The "Billy T" of the Billy T Band is one William R Troiani. A native New Yorker, Billy T earned his bones with Eddie Kirkland and the Tom Russell Band. His band is made up sturdy Norwegian stock, Norway having a bustling blues scene. The band's fourth recording, "Reckoning" is a sleek bit of blue-eyed soul that could be heard as Hall and Oates with an edge or Booker T. and the MGs whispered through a Leslie horn. What strikes me immediately is how well this disc is engineered. The various instruments sound as if hermetically generated and then perfectly combined into a well-scrubbed mix. The guitars on "Shame Shame" are positioned so that one could figuratively walk between them. Oh, and dig the "Mercy, Mercy" quote in the coda. Nice touch. On your own features Aaakon Hoeye's potent, stinging slide guitar, that recalls the sound of one Mick Taylor circa 1973. "One of These Days" is about as 'down home" as this recital gets, Billy T's haggard vocals suspended above a tried and true acoustic guitar harmony. This is easily the most refined of the offerings considered here.

Chris Antonik
Factor Canada

That said, Chris Antonik is the most fully realized of the recordings addressed.
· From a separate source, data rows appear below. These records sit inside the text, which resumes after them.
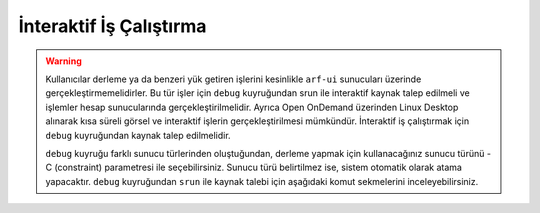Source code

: .. _interaktif-is-calistirma:

=========================
İnteraktif İş Çalıştırma
=========================

.. warning::

  Kullanıcılar derleme ya da benzeri yük getiren işlerini kesinlikle ``arf-ui`` sunucuları üzerinde gerçekleştirmemelidirler. Bu tür işler için ``debug`` kuyruğundan srun ile interaktif kaynak talep edilmeli ve işlemler hesap sunucularında gerçekleştirilmelidir. Ayrıca Open OnDemand üzerinden Linux Desktop alınarak kısa süreli görsel ve interaktif işlerin gerçekleştirilmesi mümkündür. İnteraktif iş çalıştırmak için ``debug`` kuyruğundan kaynak talep edilmelidir.
  
  ``debug`` kuyruğu farklı sunucu türlerinden oluştuğundan, derleme yapmak için kullanacağınız sunucu türünü -C (constraint) parametresi ile seçebilirsiniz. Sunucu türü belirtilmez ise, sistem otomatik olarak atama yapacaktır. ``debug`` kuyruğundan ``srun`` ile kaynak talebi için aşağıdaki komut sekmelerini inceleyebilirsiniz.


.. tabs::

    .. tab:: debug

        .. code-block:: bash

            srun -p debug -N 1 -n 1 -c 110 -A kullanici_adi -J test --time=0:30:00 --pty /usr/bin/bash -i

    .. tab:: orfoz

        .. code-block:: bash
      
            srun -p debug -C orfoz -N 1 -n 1 -c 55 -A kullanici_adi -J test --time=0:30:00 --pty /usr/bin/bash -i
  
    .. tab:: hamsi

        .. code-block:: bash
      
            srun -p debug -C hamsi -N 1 -n 1 -c 54 -A kullanici_adi -J test --time=0:30:00 --pty /usr/bin/bash -i
  
    .. tab:: barbun

        .. code-block:: bash
      
            srun -p debug -C barbun -N 1 -n 1 -c 20 -A kullanici_adi -J test --time=0:30:00 --pty /usr/bin/bash -i
  
    .. tab:: barbun-cuda

        .. code-block:: bash
      
            srun -p debug -C barbun-cuda -N 1 -n 1 -c 20 --gres=gpu:1 -A kullanici_adi -J test --time=0:30:00 --pty /usr/bin/bash -i

    .. tab:: akya-cuda

        .. code-block:: bash
      
            srun -p debug -C akya-cuda -N 1 -n 1 -c 10 --gres=gpu:1 -A kullanici_adi -J test --time=0:30:00 --pty /usr/bin/bash -i





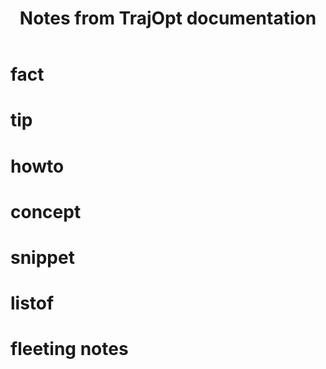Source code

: :PROPERTIES:
:ID:       40637220-25b2-4f25-a17d-2e1386f56df6
:END:
#+title: Notes from TrajOpt documentation
#+filetags: :book:

* fact
* tip
* howto
* concept
* snippet
* listof

* fleeting notes
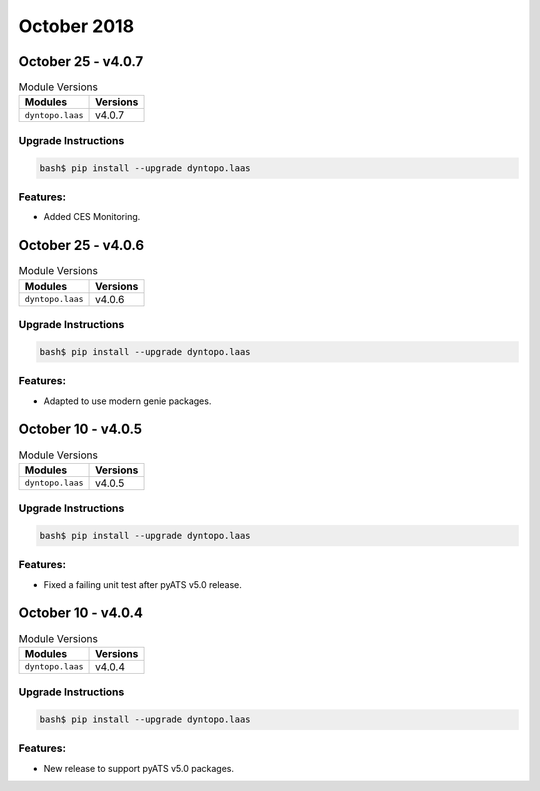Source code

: October 2018
============

October 25 - v4.0.7
-------------------

.. csv-table:: Module Versions
    :header: "Modules", "Versions"

        ``dyntopo.laas``, v4.0.7

Upgrade Instructions
^^^^^^^^^^^^^^^^^^^^

.. code-block:: bash

    bash$ pip install --upgrade dyntopo.laas

Features:
^^^^^^^^^

- Added CES Monitoring.


October 25 - v4.0.6
-------------------

.. csv-table:: Module Versions
    :header: "Modules", "Versions"

        ``dyntopo.laas``, v4.0.6

Upgrade Instructions
^^^^^^^^^^^^^^^^^^^^

.. code-block:: bash

    bash$ pip install --upgrade dyntopo.laas

Features:
^^^^^^^^^

- Adapted to use modern genie packages.


October 10 - v4.0.5
-------------------

.. csv-table:: Module Versions
    :header: "Modules", "Versions"

        ``dyntopo.laas``, v4.0.5

Upgrade Instructions
^^^^^^^^^^^^^^^^^^^^

.. code-block:: bash

    bash$ pip install --upgrade dyntopo.laas

Features:
^^^^^^^^^

- Fixed a failing unit test after pyATS v5.0 release.



October 10 - v4.0.4
-------------------

.. csv-table:: Module Versions
    :header: "Modules", "Versions"

        ``dyntopo.laas``, v4.0.4

Upgrade Instructions
^^^^^^^^^^^^^^^^^^^^

.. code-block:: bash

    bash$ pip install --upgrade dyntopo.laas

Features:
^^^^^^^^^

- New release to support pyATS v5.0 packages.
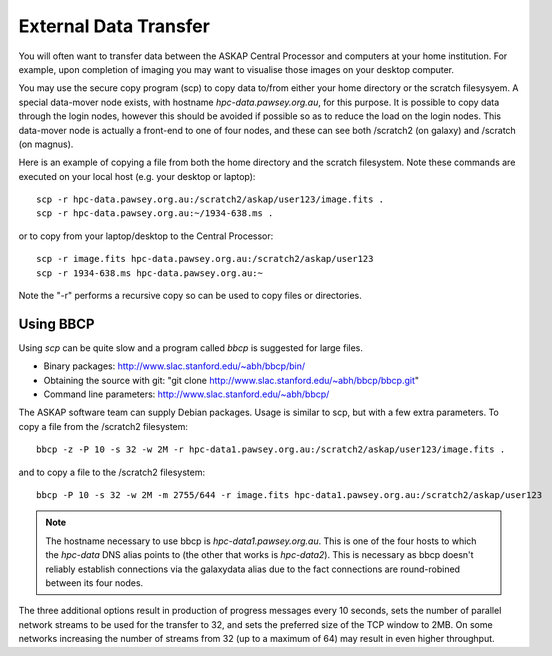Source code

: External Data Transfer
======================

You will often want to transfer data between the ASKAP Central Processor and computers
at your home institution. For example, upon completion of imaging you may want to visualise
those images on your desktop computer.

You may use the secure copy program (scp) to copy data to/from either your home directory or
the scratch filesysyem. A special data-mover node exists, with hostname *hpc-data.pawsey.org.au*,
for this purpose. It is possible to copy data through the login nodes, however this should
be avoided if possible so as to reduce the load on the login
nodes. This data-mover node is actually a front-end to one of four
nodes, and these can see both /scratch2 (on galaxy) and /scratch (on magnus).

Here is an example of copying a file from both the home directory and the scratch filesystem.
Note these commands are executed on your local host (e.g. your desktop or laptop)::

    scp -r hpc-data.pawsey.org.au:/scratch2/askap/user123/image.fits .
    scp -r hpc-data.pawsey.org.au:~/1934-638.ms .

or to copy from your laptop/desktop to the Central Processor::

    scp -r image.fits hpc-data.pawsey.org.au:/scratch2/askap/user123
    scp -r 1934-638.ms hpc-data.pawsey.org.au:~

Note the "-r" performs a recursive copy so can be used to copy files or directories.

Using BBCP
----------

Using *scp* can be quite slow and a program called *bbcp* is suggested for large files.

* Binary packages: http://www.slac.stanford.edu/~abh/bbcp/bin/
* Obtaining the source with git: "git clone http://www.slac.stanford.edu/~abh/bbcp/bbcp.git"
* Command line parameters: http://www.slac.stanford.edu/~abh/bbcp/

The ASKAP software team can supply Debian packages. Usage is similar to scp, but with
a few extra parameters. To copy a file from the /scratch2 filesystem::

    bbcp -z -P 10 -s 32 -w 2M -r hpc-data1.pawsey.org.au:/scratch2/askap/user123/image.fits .

and to copy a file to the /scratch2 filesystem::

    bbcp -P 10 -s 32 -w 2M -m 2755/644 -r image.fits hpc-data1.pawsey.org.au:/scratch2/askap/user123

.. note:: The hostname necessary to use bbcp is *hpc-data1.pawsey.org.au*. This is one of the
          four hosts to which the *hpc-data* DNS alias points to (the
          other that works is *hpc-data2*).
          This is necessary as bbcp doesn't reliably establish connections via the galaxydata
          alias due to the fact connections are round-robined between its four nodes.

The three additional options result in production of progress messages every 10 seconds,
sets the number of parallel network streams to be used for the transfer to 32, and sets the
preferred size of the TCP window to 2MB. On some networks increasing the number of streams
from 32 (up to a maximum of 64) may result in even higher throughput.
Monarch is big R&B filtered through a Canadian cloth, captured with perfect sonics. Antonik handles all vocals and lead guitar, both in exceptional fashion. With a hard funk edge, he treats Mike Bloomfield's "Killing My Love" with a gleefully precise vision. There is little organic about these blues. Antonik's approach is one highly stylized and carefully considered. "Slow Moving Train" is driving wall-of-sound, Antonik's guitar solo a fat more of the same. With a full horn section and a keyboard player (Jesse O'Brien) given free synthesized reign, giving Monarch a very specific stylized sound. This record is the perfect example that there is music made, within all genres, to satisfy even the fussiest listener. One must appreciate the craft that went in to the production of this recording because it sounds thoroughly thought out.